■ Given text ■
The Joy of the Fujifilm x100T

Fujifilm x100T

Today I’d like to talk about one of my favorite new toys: the Fujifilm x100T. I bought as a birthday treat for myself back in July, and have had only a few opportunities to really use it since then. However, the times I have used it, I’ve experienced a joy that reminds me of why I ever loved photography in the first place.


The first thing you should know about the x100T is that it has a fixed 23mm f/2 lens, which is equivalent to 35mm. In other words, if you want to zoom in and out, you have to use your feet. The design harkens back to an earlier time (though it does come in an all black version that looks slightly less retro), and the similarities to old film cameras don’t end there. Which brings me to the second thing you should know about the x100T: it has lots of physical controls. Metal knobs, rings, wheels. They feel cool to the touch, are heavy-duty, durable, and make a satisfying “click” when you turn them. That physicality is key to the experience: you feel like you’re finally manipulating hardware instead of just software. Sure, you can use the screen to set stuff too, but why would you want to?

■ Listed records ■
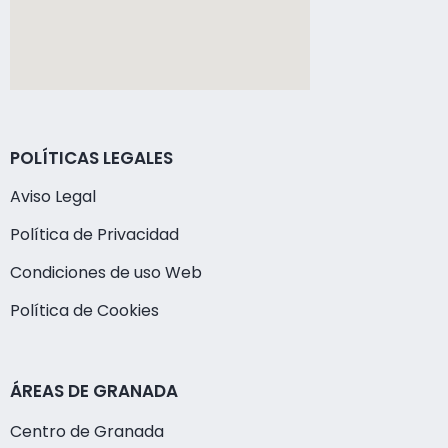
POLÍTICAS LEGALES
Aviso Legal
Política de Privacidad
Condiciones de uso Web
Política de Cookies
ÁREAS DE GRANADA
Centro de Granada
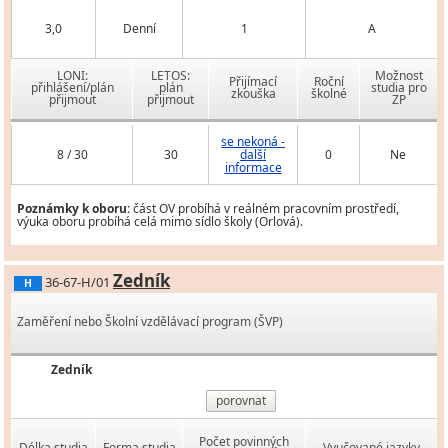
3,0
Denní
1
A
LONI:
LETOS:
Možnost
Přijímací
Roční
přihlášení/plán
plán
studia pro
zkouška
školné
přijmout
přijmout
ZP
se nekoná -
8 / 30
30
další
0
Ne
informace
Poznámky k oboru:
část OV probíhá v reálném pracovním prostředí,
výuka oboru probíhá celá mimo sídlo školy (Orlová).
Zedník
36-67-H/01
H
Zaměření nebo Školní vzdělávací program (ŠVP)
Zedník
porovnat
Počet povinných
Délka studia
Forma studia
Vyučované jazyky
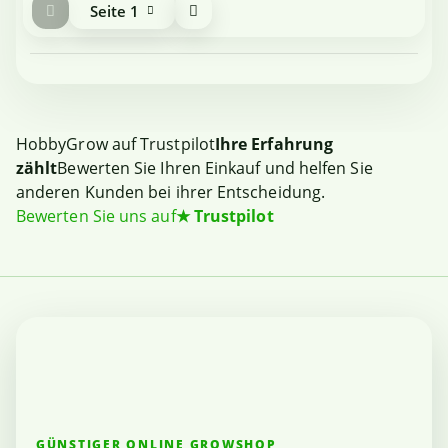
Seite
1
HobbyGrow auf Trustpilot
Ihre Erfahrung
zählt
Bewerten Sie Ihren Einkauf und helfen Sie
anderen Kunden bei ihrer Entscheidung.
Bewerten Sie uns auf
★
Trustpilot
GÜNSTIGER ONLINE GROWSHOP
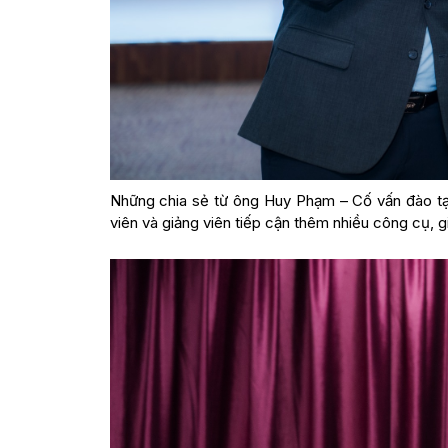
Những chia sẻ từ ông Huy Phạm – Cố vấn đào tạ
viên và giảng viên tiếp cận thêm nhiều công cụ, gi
==
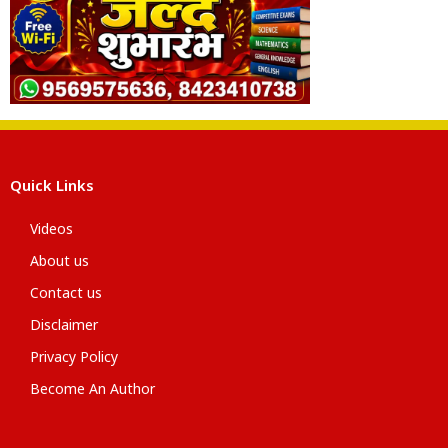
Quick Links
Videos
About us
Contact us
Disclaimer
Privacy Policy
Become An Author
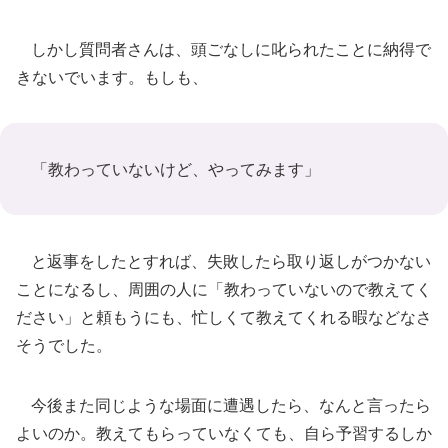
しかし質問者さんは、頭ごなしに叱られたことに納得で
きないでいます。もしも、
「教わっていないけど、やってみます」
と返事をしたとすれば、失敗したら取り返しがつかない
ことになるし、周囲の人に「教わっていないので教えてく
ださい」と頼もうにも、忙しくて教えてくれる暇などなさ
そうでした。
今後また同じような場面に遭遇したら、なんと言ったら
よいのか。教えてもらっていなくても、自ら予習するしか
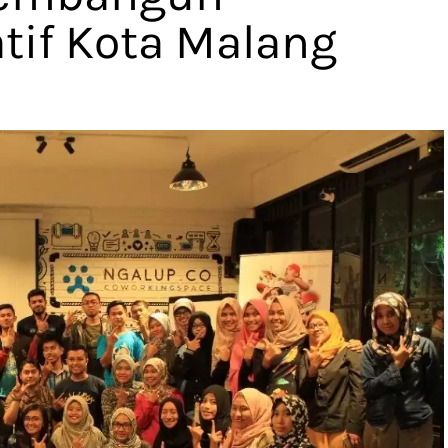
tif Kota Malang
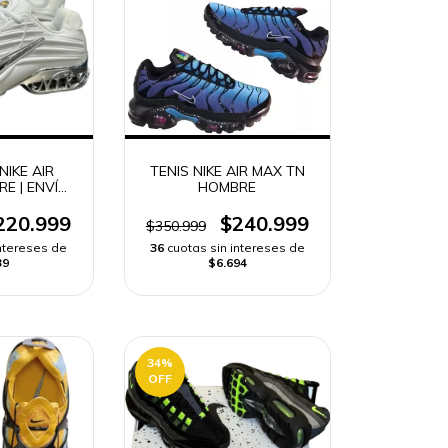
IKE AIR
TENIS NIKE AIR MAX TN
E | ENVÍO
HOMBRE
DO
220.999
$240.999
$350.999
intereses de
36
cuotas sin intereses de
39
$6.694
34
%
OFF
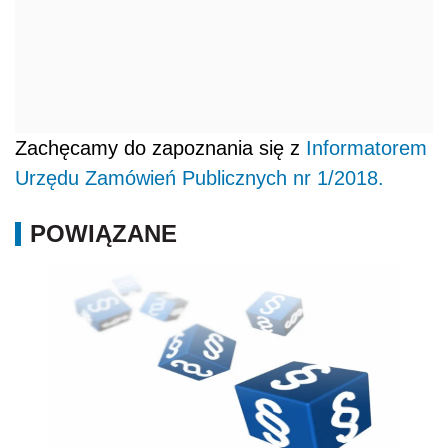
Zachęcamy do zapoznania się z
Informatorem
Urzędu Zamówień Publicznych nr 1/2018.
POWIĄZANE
...
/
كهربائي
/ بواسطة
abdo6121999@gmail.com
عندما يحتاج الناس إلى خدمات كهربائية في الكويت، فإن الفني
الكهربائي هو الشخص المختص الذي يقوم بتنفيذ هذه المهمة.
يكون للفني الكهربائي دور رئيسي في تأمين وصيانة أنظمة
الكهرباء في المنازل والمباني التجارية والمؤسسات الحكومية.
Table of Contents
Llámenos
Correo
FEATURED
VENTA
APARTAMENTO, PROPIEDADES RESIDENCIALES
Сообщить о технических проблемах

■ To do ■
Carry on with the post about the Fujifilm x100T, picking up after its final sentence.

■ Task response ■
The front of the lens has an aperture adjustment ring, which can be set to “A” for auto. On the top of the camera there are knobs for shutter speed (which can also be set to “A”) and exposure compensation as well. If the aperture is set to auto and the shutter speed is not, you’re in shutter priority mode, and vice versa. I left both the aperture and shutter speed on auto for most of the photos I took and was pleased with the results.


Another one of my absolute favorite things about the x100T is how light it is. According to Fuji’s specifications, it weighs nearly a pound…but it certainly doesn’t feel like it. I have a deep-seated hatred of feeling encumbered, especially when I’m going to be doing a lot of walking around for a long period of time. It’s the reason why I sometimes carry a wallet instead of a purse. So believe me when I say that I was happy to have this thing dangling around my neck for hours on end!


The final feature I’d like to talk about is Fuji’s film simulations. Because I love vibrant colors, all of the photos in this post were set to the “Velvia/Vibrant” simulation, with an additional simulated neutral density filter. All of the photos are also untouched: all I did was process them in-camera using Fuji’s RAW-processing feature, which basically “bakes in” the film simulation to a JPEG along with any other tweaks you want to make (I didn’t make any).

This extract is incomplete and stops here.